■ **Problem statement**
Print the text of every entry below word for word. Leave out the pictures.

Entries from a data source:
*** Block opens ***

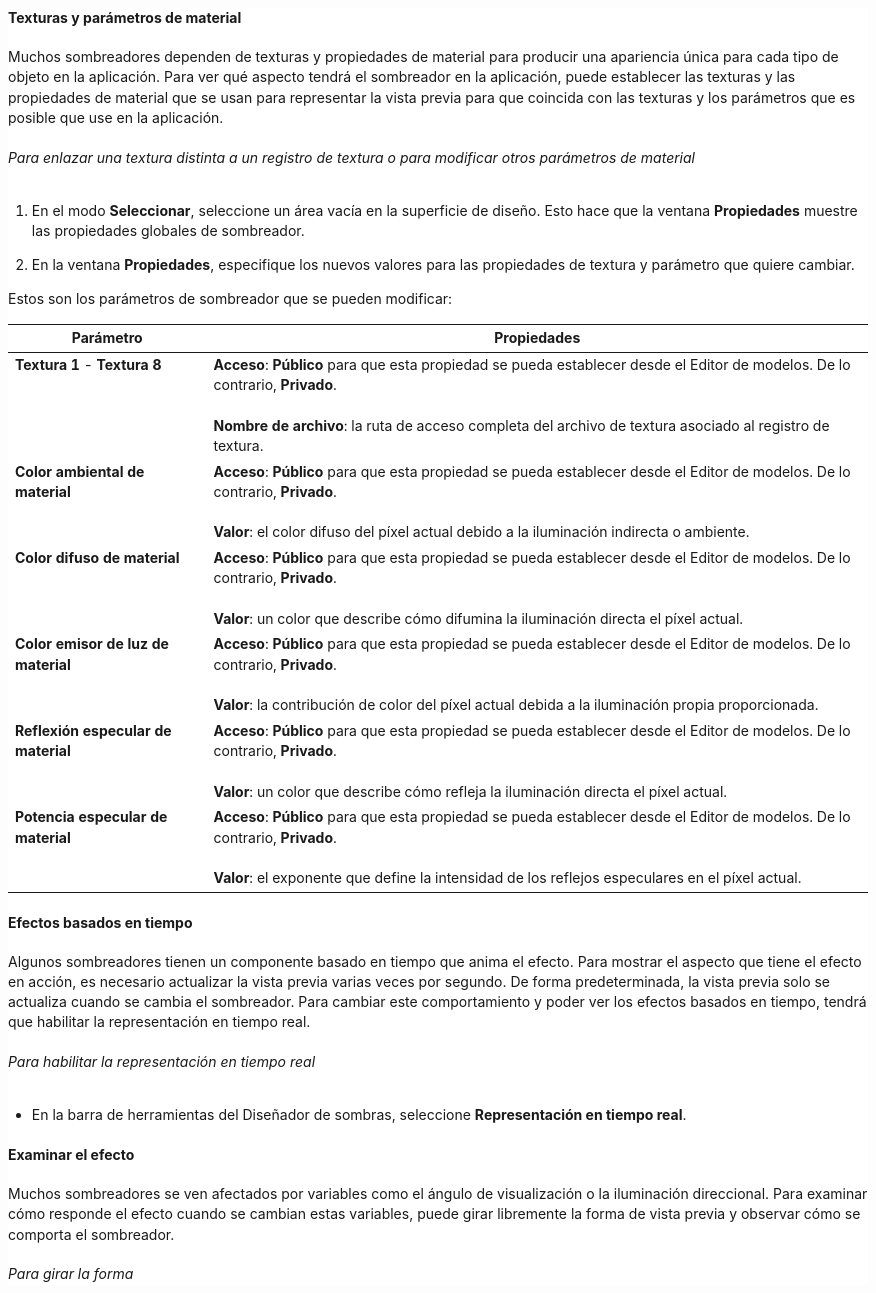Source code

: ####  <a name="WWS_MaterialParameters"></a> Texturas y parámetros de material  
 Muchos sombreadores dependen de texturas y propiedades de material para producir una apariencia única para cada tipo de objeto en la aplicación. Para ver qué aspecto tendrá el sombreador en la aplicación, puede establecer las texturas y las propiedades de material que se usan para representar la vista previa para que coincida con las texturas y los parámetros que es posible que use en la aplicación.  
  
###### <a name="to-bind-a-different-texture-to-a-texture-register-or-to-modify-other-material-parameters"></a>Para enlazar una textura distinta a un registro de textura o para modificar otros parámetros de material  
  
1.  En el modo **Seleccionar**, seleccione un área vacía en la superficie de diseño. Esto hace que la ventana **Propiedades** muestre las propiedades globales de sombreador.  
  
2.  En la ventana **Propiedades**, especifique los nuevos valores para las propiedades de textura y parámetro que quiere cambiar.  
  
 Estos son los parámetros de sombreador que se pueden modificar:  
  
|Parámetro|Propiedades|  
|---------------|----------------|  
|**Textura 1** - **Textura 8**|**Acceso**:                             **Público** para que esta propiedad se pueda establecer desde el Editor de modelos. De lo contrario, **Privado**.<br /><br /> **Nombre de archivo**: la ruta de acceso completa del archivo de textura asociado al registro de textura.|  
|**Color ambiental de material**|**Acceso**:                             **Público** para que esta propiedad se pueda establecer desde el Editor de modelos. De lo contrario, **Privado**.<br /><br /> **Valor**: el color difuso del píxel actual debido a la iluminación indirecta o ambiente.|  
|**Color difuso de material**|**Acceso**: **Público** para que esta propiedad se pueda establecer desde el Editor de modelos. De lo contrario, **Privado**.<br /><br /> **Valor**: un color que describe cómo difumina la iluminación directa el píxel actual.|  
|**Color emisor de luz de material**|**Acceso**:                              **Público** para que esta propiedad se pueda establecer desde el Editor de modelos. De lo contrario, **Privado**.<br /><br /> **Valor**: la contribución de color del píxel actual debida a la iluminación propia proporcionada.|  
|**Reflexión especular de material**|**Acceso**:                              **Público** para que esta propiedad se pueda establecer desde el Editor de modelos. De lo contrario, **Privado**.<br /><br /> **Valor**: un color que describe cómo refleja la iluminación directa el píxel actual.|  
|**Potencia especular de material**|**Acceso**:                             **Público** para que esta propiedad se pueda establecer desde el Editor de modelos. De lo contrario, **Privado**.<br /><br /> **Valor**: el exponente que define la intensidad de los reflejos especulares en el píxel actual.|  
  
#### <a name="time-based-effects"></a>Efectos basados en tiempo  
 Algunos sombreadores tienen un componente basado en tiempo que anima el efecto. Para mostrar el aspecto que tiene el efecto en acción, es necesario actualizar la vista previa varias veces por segundo. De forma predeterminada, la vista previa solo se actualiza cuando se cambia el sombreador. Para cambiar este comportamiento y poder ver los efectos basados en tiempo, tendrá que habilitar la representación en tiempo real.  
  
###### <a name="to-enable-real-time-rendering"></a>Para habilitar la representación en tiempo real  
  
-   En la barra de herramientas del Diseñador de sombras, seleccione **Representación en tiempo real**.  
  
#### <a name="examining-the-effect"></a>Examinar el efecto  
 Muchos sombreadores se ven afectados por variables como el ángulo de visualización o la iluminación direccional. Para examinar cómo responde el efecto cuando se cambian estas variables, puede girar libremente la forma de vista previa y observar cómo se comporta el sombreador.  
  
###### <a name="to-rotate-the-shape"></a>Para girar la forma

*** Block closes ***

■ **Exercise answer**
Source code

: ####  <a name="WWS_MaterialParameters"></a> Texturas y parámetros de material  
 Muchos sombreadores dependen de texturas y propiedades de material para producir una apariencia única para cada tipo de objeto en la aplicación. Para ver qué aspecto tendrá el sombreador en la aplicación, puede establecer las texturas y las propiedades de material que se usan para representar la vista previa para que coincida con las texturas y los parámetros que es posible que use en la aplicación.  
  
###### <a name="to-bind-a-different-texture-to-a-texture-register-or-to-modify-other-material-parameters"></a>Para enlazar una textura distinta a un registro de textura o para modificar otros parámetros de material  
  
1.  En el modo **Seleccionar**, seleccione un área vacía en la superficie de diseño. Esto hace que la ventana **Propiedades** muestre las propiedades globales de sombreador.  
  
2.  En la ventana **Propiedades**, especifique los nuevos valores para las propiedades de textura y parámetro que quiere cambiar.  
  
 Estos son los parámetros de sombreador que se pueden modificar:  
  
|Parámetro|Propiedades|  
|---------------|----------------|  
|**Textura 1** - **Textura 8**|**Acceso**:                             **Público** para que esta propiedad se pueda establecer desde el Editor de modelos. De lo contrario, **Privado**.<br /><br /> **Nombre de archivo**: la ruta de acceso completa del archivo de textura asociado al registro de textura.|  
|**Color ambiental de material**|**Acceso**:                             **Público** para que esta propiedad se pueda establecer desde el Editor de modelos. De lo contrario, **Privado**.<br /><br /> **Valor**: el color difuso del píxel actual debido a la iluminación indirecta o ambiente.|  
|**Color difuso de material**|**Acceso**: **Público** para que esta propiedad se pueda establecer desde el Editor de modelos. De lo contrario, **Privado**.<br /><br /> **Valor**: un color que describe cómo difumina la iluminación directa el píxel actual.|  
|**Color emisor de luz de material**|**Acceso**:                              **Público** para que esta propiedad se pueda establecer desde el Editor de modelos. De lo contrario, **Privado**.<br /><br /> **Valor**: la contribución de color del píxel actual debida a la iluminación propia proporcionada.|  
|**Reflexión especular de material**|**Acceso**:                              **Público** para que esta propiedad se pueda establecer desde el Editor de modelos. De lo contrario, **Privado**.<br /><br /> **Valor**: un color que describe cómo refleja la iluminación directa el píxel actual.|  
|**Potencia especular de material**|**Acceso**:                             **Público** para que esta propiedad se pueda establecer desde el Editor de modelos. De lo contrario, **Privado**.<br /><br /> **Valor**: el exponente que define la intensidad de los reflejos especulares en el píxel actual.|  
  
#### <a name="time-based-effects"></a>Efectos basados en tiempo  
 Algunos sombreadores tienen un componente basado en tiempo que anima el efecto. Para mostrar el aspecto que tiene el efecto en acción, es necesario actualizar la vista previa varias veces por segundo. De forma predeterminada, la vista previa solo se actualiza cuando se cambia el sombreador. Para cambiar este comportamiento y poder ver los efectos basados en tiempo, tendrá que habilitar la representación en tiempo real.  
  
###### <a name="to-enable-real-time-rendering"></a>Para habilitar la representación en tiempo real  
  
-   En la barra de herramientas del Diseñador de sombras, seleccione **Representación en tiempo real**.  
  
#### <a name="examining-the-effect"></a>Examinar el efecto  
 Muchos sombreadores se ven afectados por variables como el ángulo de visualización o la iluminación direccional. Para examinar cómo responde el efecto cuando se cambian estas variables, puede girar libremente la forma de vista previa y observar cómo se comporta el sombreador.  
  
###### <a name="to-rotate-the-shape"></a>Para girar la forma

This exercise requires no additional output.